>> begin MATERIAL
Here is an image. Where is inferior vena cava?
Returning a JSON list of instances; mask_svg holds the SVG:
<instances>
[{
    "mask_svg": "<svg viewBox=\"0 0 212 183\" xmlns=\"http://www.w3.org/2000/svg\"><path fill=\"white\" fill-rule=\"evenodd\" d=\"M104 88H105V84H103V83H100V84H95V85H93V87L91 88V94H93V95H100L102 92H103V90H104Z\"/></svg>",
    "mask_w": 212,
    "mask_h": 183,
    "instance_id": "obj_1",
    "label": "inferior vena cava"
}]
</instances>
>> end MATERIAL
-- THE TASK --
Put every line of the listing above into a numbered list, leaving out any blank lines.

-- COMPLETED EXERCISE --
1. Here is an image. Where is inferior vena cava?
2. Returning a JSON list of instances; mask_svg holds the SVG:
3. <instances>
4. [{
5.     "mask_svg": "<svg viewBox=\"0 0 212 183\" xmlns=\"http://www.w3.org/2000/svg\"><path fill=\"white\" fill-rule=\"evenodd\" d=\"M104 88H105V84H103V83H100V84H95V85H93V87L91 88V94H93V95H100L102 92H103V90H104Z\"/></svg>",
6.     "mask_w": 212,
7.     "mask_h": 183,
8.     "instance_id": "obj_1",
9.     "label": "inferior vena cava"
10. }]
11. </instances>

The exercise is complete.